We have investigated the role of protein kinase C (PK-C) in luteinizing hormone-releasing hormone (LHRH)-induced testosterone secretion from purified rat Leydig cells (70-80-day old Sprague-Dawley rats) by pretreating the cells in vitro with 200 mM phorbol 12,13-dibutyrate (PDBu) (a known procedure to down-modulate this enzyme in most cell types) and 1 muM [D-Ala6,Des-Glyl0]-LHRH ethylamide, an LHRH agonist (LHRH-A). Following pretreatment we measured PK-C activity and secretion of testosterone in response to subsequent challenges with the PK-C activator PDBu (20-2000 nM) and with LHRH (0.001-1.0 muM) and the Ca2+ mobilizing secretagogue A23187 (0.1-1OO muM) in the same cell preparation. PDBu and LHRH-A pretreatments caused a reduction in testosterone secretion in response to subsequent exposure to PDBu or LHRH. Both pretreatments decreased PK-C activity in crude and purified extracts of the same cells.

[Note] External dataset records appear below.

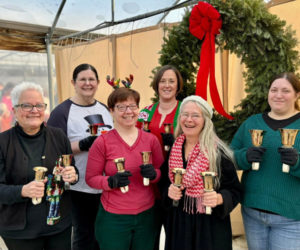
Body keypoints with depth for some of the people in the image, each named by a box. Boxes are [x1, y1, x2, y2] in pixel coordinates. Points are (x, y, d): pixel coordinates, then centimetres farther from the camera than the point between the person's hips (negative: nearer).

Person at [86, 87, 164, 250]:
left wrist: (153, 174, -13)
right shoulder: (102, 142, -9)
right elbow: (91, 178, -3)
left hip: (146, 215, 3)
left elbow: (162, 172, 9)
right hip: (113, 218, -3)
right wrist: (111, 181, -21)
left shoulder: (151, 140, -1)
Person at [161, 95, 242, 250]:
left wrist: (219, 199, -26)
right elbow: (164, 183, 10)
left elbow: (234, 191, -7)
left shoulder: (218, 152, -12)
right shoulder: (172, 150, 0)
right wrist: (168, 191, -11)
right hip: (178, 224, 4)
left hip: (210, 226, -3)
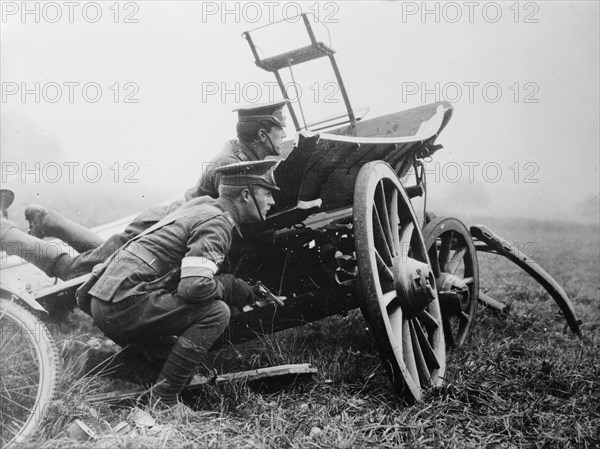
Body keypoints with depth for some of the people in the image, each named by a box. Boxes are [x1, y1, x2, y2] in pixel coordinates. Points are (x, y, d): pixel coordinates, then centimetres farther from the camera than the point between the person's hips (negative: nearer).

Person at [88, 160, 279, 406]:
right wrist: (230, 287, -5)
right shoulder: (216, 223, -12)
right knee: (216, 312, -17)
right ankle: (163, 400, -13)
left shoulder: (203, 203, 15)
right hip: (124, 304, -10)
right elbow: (194, 286, -25)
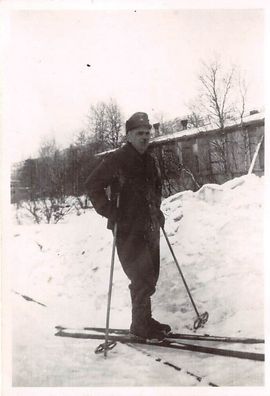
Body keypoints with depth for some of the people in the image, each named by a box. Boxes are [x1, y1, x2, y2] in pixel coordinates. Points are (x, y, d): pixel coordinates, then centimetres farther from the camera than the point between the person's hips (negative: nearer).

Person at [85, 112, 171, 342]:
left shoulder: (149, 161, 14)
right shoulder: (117, 160, -10)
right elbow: (92, 185, -11)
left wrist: (156, 209, 18)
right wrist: (110, 212, -16)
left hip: (150, 228, 8)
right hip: (128, 230, -8)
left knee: (150, 276, 13)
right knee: (143, 279, -6)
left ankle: (145, 320, 28)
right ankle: (140, 325, 10)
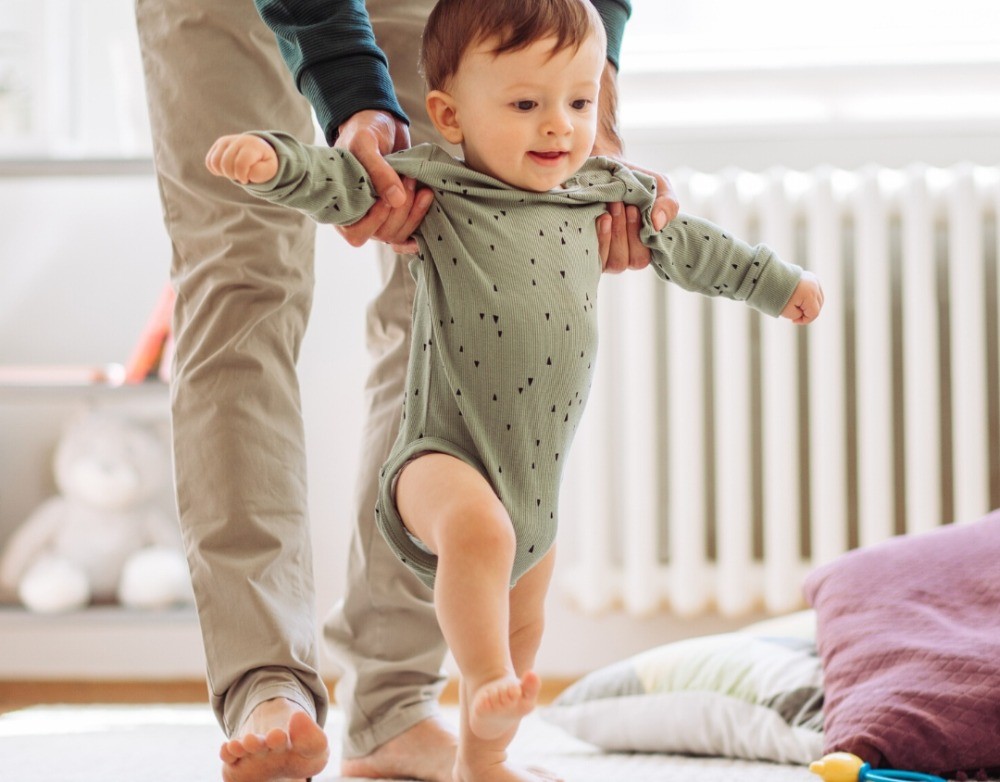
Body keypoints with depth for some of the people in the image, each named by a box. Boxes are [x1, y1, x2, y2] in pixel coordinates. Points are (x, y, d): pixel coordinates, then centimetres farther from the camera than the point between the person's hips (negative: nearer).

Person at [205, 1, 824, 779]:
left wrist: (776, 281, 32)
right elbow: (338, 183, -17)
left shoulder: (601, 198, 5)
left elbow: (683, 242, 20)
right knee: (478, 527, -40)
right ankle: (489, 685, -31)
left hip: (538, 475, 7)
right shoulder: (433, 189, -10)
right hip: (445, 457, -7)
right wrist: (271, 158, -38)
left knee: (523, 632, 22)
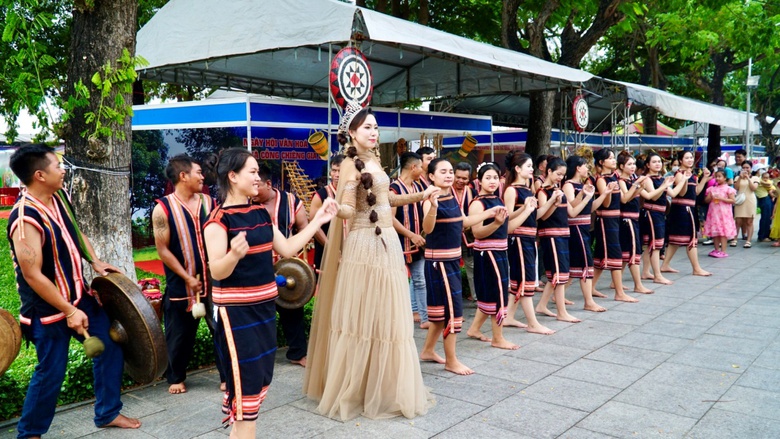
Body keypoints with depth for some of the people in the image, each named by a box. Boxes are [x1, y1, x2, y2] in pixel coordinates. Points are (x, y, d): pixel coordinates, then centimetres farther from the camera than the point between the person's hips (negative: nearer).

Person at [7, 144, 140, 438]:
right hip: (48, 309, -9)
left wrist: (95, 261, 6)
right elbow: (32, 275, -26)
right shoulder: (25, 218, -27)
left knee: (110, 346, 13)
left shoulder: (59, 197, 0)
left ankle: (108, 413, 29)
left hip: (79, 295, 9)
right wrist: (68, 311, -23)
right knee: (51, 372, 3)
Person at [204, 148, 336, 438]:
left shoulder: (261, 214, 8)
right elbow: (217, 272, -20)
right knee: (246, 378, -2)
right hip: (236, 310, -8)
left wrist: (318, 220, 10)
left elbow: (287, 249, 11)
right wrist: (235, 253, -41)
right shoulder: (219, 220, -15)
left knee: (262, 377, 14)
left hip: (264, 305, 8)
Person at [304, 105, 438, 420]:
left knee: (387, 316, 14)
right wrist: (336, 208, -43)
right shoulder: (351, 164, -12)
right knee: (362, 317, -1)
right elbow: (347, 210, -22)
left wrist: (420, 196, 24)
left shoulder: (373, 160, 13)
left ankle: (383, 386, 28)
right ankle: (353, 390, 14)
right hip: (364, 245, -9)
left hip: (387, 243, 9)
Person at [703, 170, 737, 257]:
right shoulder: (712, 188, 11)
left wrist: (721, 198, -17)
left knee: (723, 232, -5)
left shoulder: (728, 189, -3)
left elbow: (732, 200, -8)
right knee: (715, 232, 8)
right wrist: (710, 197, -9)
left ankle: (723, 251, -4)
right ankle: (716, 250, 16)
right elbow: (706, 200, 12)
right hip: (714, 213, 5)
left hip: (723, 213, -5)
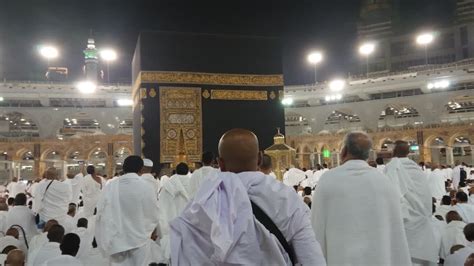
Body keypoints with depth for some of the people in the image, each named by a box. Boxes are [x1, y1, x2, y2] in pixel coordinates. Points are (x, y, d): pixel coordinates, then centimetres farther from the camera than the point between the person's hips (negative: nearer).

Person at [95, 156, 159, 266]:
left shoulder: (111, 186, -9)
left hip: (115, 240, 2)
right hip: (138, 240, -2)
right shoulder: (146, 188, -14)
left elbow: (101, 212, -2)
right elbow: (153, 215, -4)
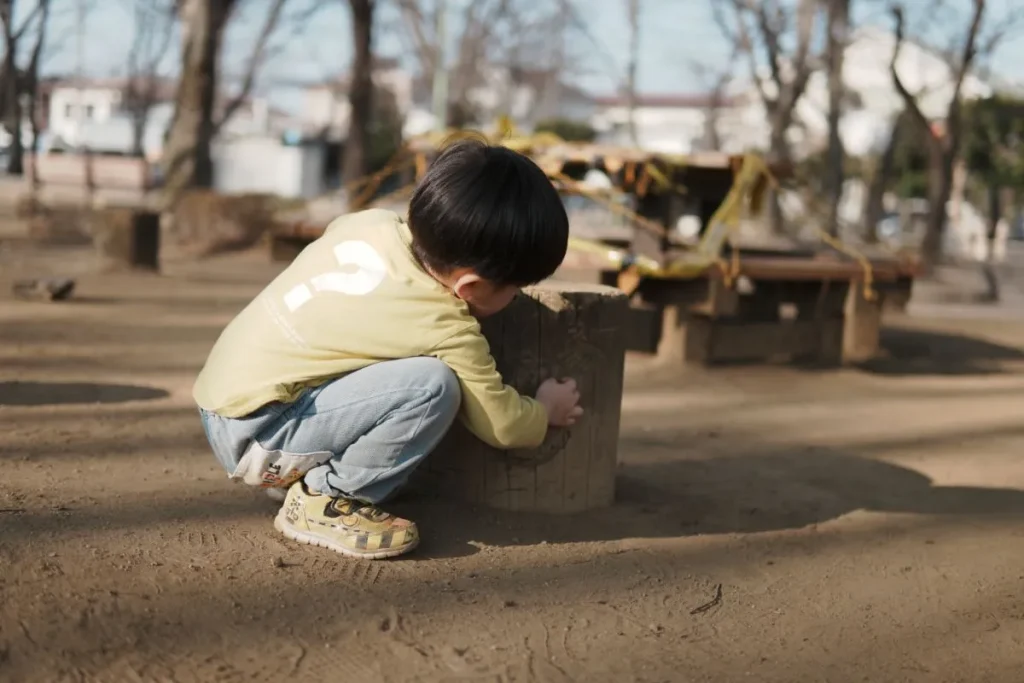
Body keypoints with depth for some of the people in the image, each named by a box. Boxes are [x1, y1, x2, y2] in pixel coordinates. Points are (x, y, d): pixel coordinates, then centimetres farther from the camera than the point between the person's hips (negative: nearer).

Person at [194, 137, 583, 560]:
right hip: (255, 435, -9)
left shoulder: (372, 222, 2)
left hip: (226, 399, 9)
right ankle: (324, 501, -7)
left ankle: (308, 476, 12)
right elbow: (502, 425, -5)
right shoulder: (446, 329, -17)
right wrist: (548, 410, 17)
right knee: (433, 385, -22)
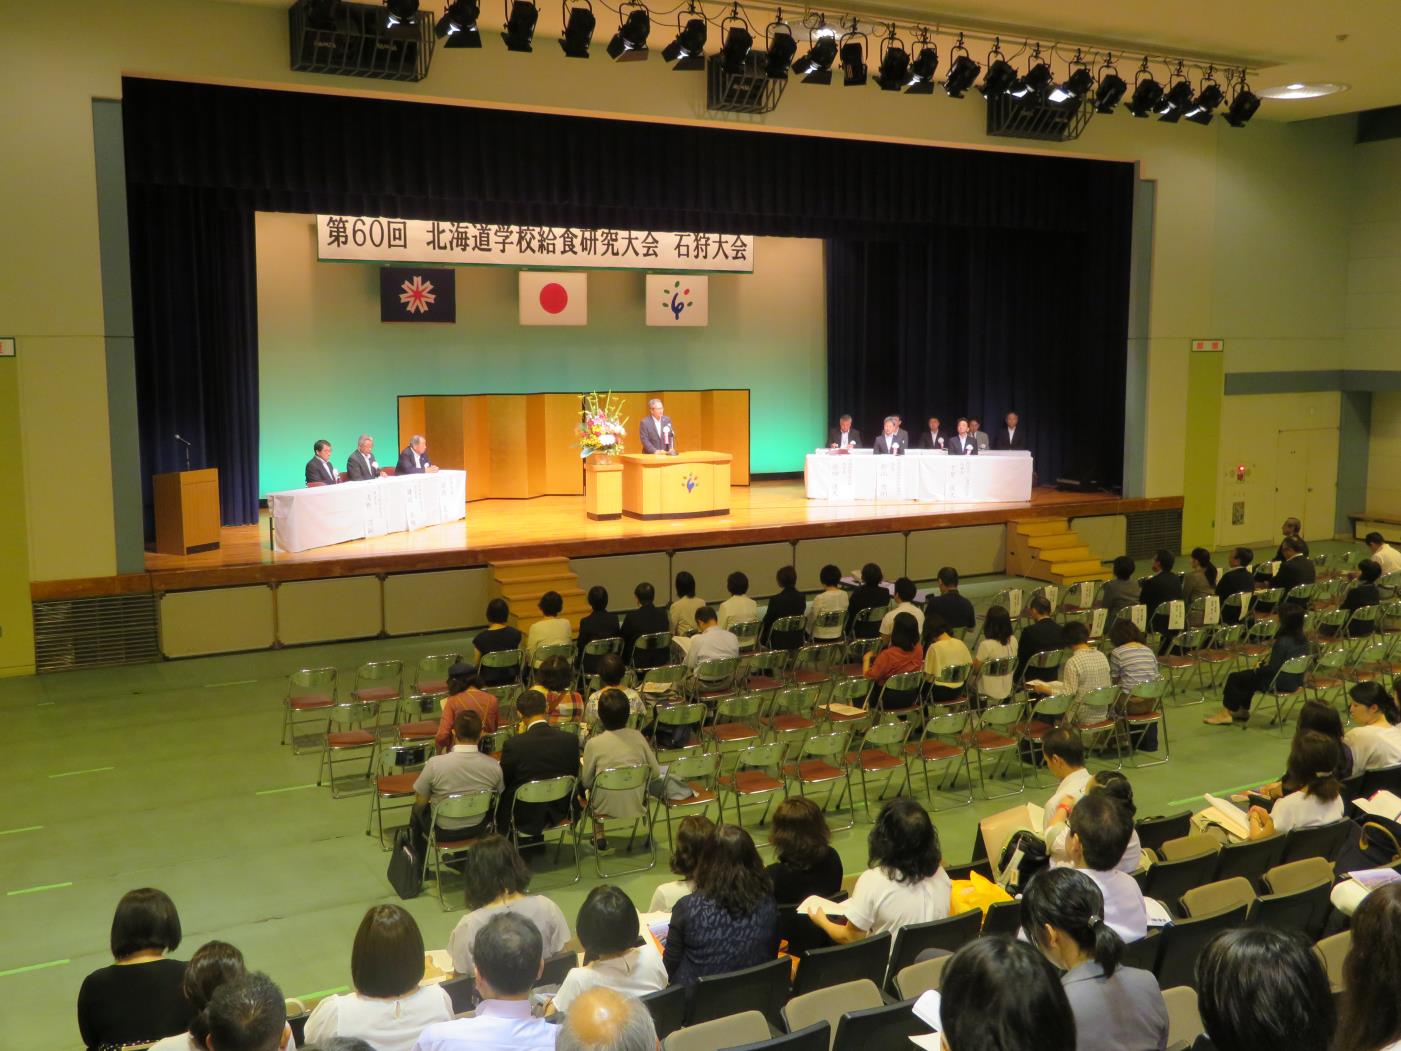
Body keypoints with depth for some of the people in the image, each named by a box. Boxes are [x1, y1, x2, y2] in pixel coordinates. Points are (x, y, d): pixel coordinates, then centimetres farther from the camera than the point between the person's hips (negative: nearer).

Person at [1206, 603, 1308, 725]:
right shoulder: (1303, 640, -1)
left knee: (1234, 678, 5)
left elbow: (1272, 669, -23)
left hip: (1280, 683, -9)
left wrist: (1258, 669, -4)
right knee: (1246, 676, 26)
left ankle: (1225, 714, 17)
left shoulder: (1282, 642, -27)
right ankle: (1243, 711, 33)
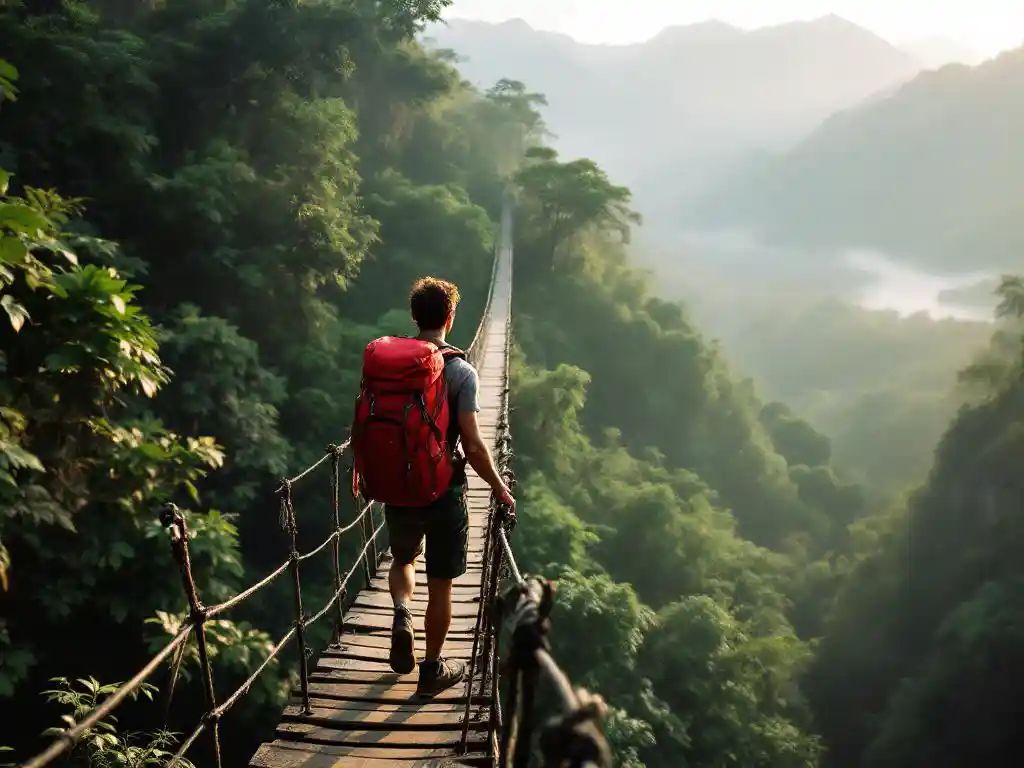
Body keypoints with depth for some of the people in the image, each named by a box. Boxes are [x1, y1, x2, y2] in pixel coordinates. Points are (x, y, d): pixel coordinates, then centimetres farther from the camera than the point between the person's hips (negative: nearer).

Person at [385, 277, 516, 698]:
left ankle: (401, 615, 2)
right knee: (440, 583, 12)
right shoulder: (461, 372, -14)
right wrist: (500, 488, -2)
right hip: (444, 490, -3)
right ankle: (433, 669, 22)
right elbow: (473, 445, -17)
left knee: (402, 558, 29)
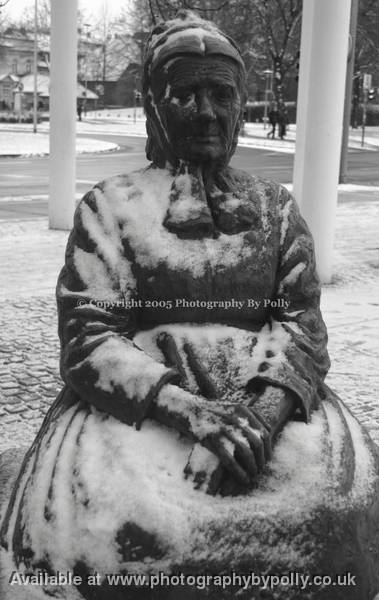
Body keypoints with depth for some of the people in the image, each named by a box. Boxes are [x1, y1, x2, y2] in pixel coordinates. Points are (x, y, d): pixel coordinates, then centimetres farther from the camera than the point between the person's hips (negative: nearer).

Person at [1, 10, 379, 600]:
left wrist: (266, 409, -18)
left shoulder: (275, 207, 15)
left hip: (268, 397, 2)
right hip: (142, 402, -2)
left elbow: (302, 321, 4)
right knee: (117, 510, -32)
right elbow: (87, 338, -3)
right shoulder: (109, 205, 7)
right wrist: (185, 408, -20)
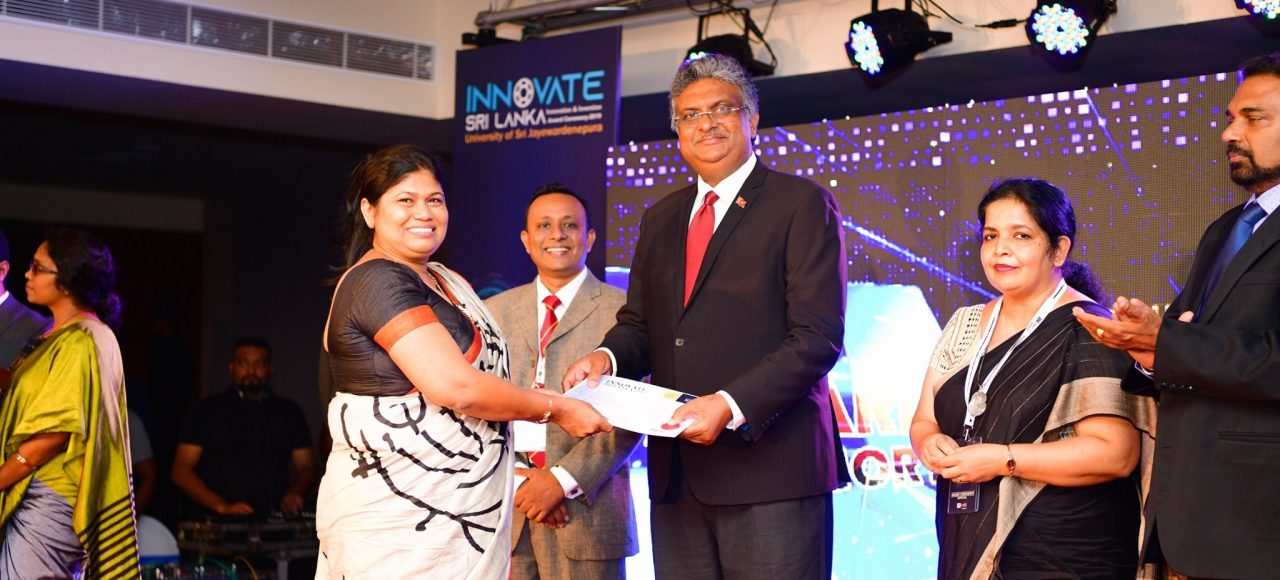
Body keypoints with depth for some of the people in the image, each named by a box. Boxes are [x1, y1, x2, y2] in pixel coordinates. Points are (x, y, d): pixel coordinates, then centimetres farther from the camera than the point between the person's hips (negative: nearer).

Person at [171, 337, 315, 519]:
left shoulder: (289, 413, 16)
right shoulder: (207, 411, 9)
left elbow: (306, 467, 18)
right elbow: (181, 470, 4)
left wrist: (294, 494, -5)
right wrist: (222, 507, -9)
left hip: (271, 523, 2)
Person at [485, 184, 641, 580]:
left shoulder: (621, 310, -1)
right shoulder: (495, 311, 11)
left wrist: (563, 480, -14)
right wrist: (515, 476, -7)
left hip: (586, 513, -3)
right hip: (505, 508, 3)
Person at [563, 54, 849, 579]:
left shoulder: (802, 205, -1)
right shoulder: (661, 219, 19)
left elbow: (818, 336, -10)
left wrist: (731, 405, -21)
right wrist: (607, 357, -2)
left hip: (769, 466, -5)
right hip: (677, 475, 6)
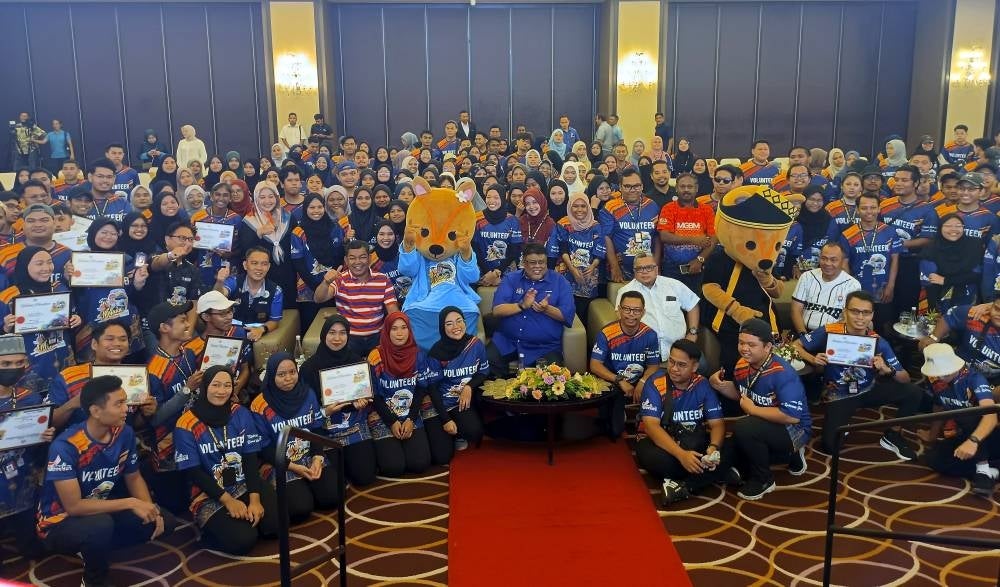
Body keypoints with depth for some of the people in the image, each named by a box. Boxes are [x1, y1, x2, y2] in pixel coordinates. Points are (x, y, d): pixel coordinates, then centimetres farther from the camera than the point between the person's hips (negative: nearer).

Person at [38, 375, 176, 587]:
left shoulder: (124, 433, -10)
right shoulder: (66, 446, -28)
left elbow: (133, 478, 5)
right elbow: (74, 506, -30)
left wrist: (150, 509, -14)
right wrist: (130, 503, -29)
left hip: (101, 510, 6)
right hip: (60, 522, -6)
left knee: (165, 522, -7)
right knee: (101, 525, -38)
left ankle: (94, 548, 6)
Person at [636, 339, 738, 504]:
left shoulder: (703, 385, -5)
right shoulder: (655, 383, -16)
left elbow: (717, 423, -5)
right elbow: (651, 425, -25)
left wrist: (713, 447, -30)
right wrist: (681, 455, -39)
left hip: (695, 443, 3)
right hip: (660, 441, -3)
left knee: (729, 450, -24)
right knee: (654, 457, -38)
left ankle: (684, 487, -26)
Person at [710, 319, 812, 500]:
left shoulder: (782, 373, -29)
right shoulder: (742, 365, -6)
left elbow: (792, 416, -36)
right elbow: (740, 393, 16)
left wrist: (753, 409, -25)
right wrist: (719, 385, -6)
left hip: (794, 430, -9)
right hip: (763, 426, 9)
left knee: (743, 429, -32)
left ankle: (763, 480, -7)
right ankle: (789, 456, 21)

The magnitude of reduction of the secretory response was greater than that of enzyme activity for both PDBu and LHRH-A pretreatment (68.9 per cent reduction of testosterone secretion vs 54.7 per cent reduction of PK-C activity in PDBu-pretreated cells and 78.6 per cent reduction of testosterone production vs 36.6 per cent reduction of PK-C activity in LHRH-A-pretreated cells). The effect of phorbol ester pretreatment on PDBu- or LHRH-stimulated testosterone secretion and PK-C activity was specific (no measurable effect with 4 alpha-PDBu, an inactive phorbol ester). While PDBu and LHRH-A pretreatment reduced Leydig cell responsiveness to PDBu or LHRH, the secretion of testosterone in response to the Ca2+ -mobilizing secretagogue A23187 was similar in PDBu- and LHRH-A-pretreated and in control (non-pretreated) cells. We conclude that down-modulation of protein kinase C by prolonged exposure of Leydig cells to phorbol esters or LHRH-A results in decreased PK-C activity and testosterone secretion. These results provide the first evidence that pretreatment with LHRH-A, which does not enter the cell, can affect the steroidogenesis and PK-C activity responses to PDBu (the intracellular ligand of PK-C).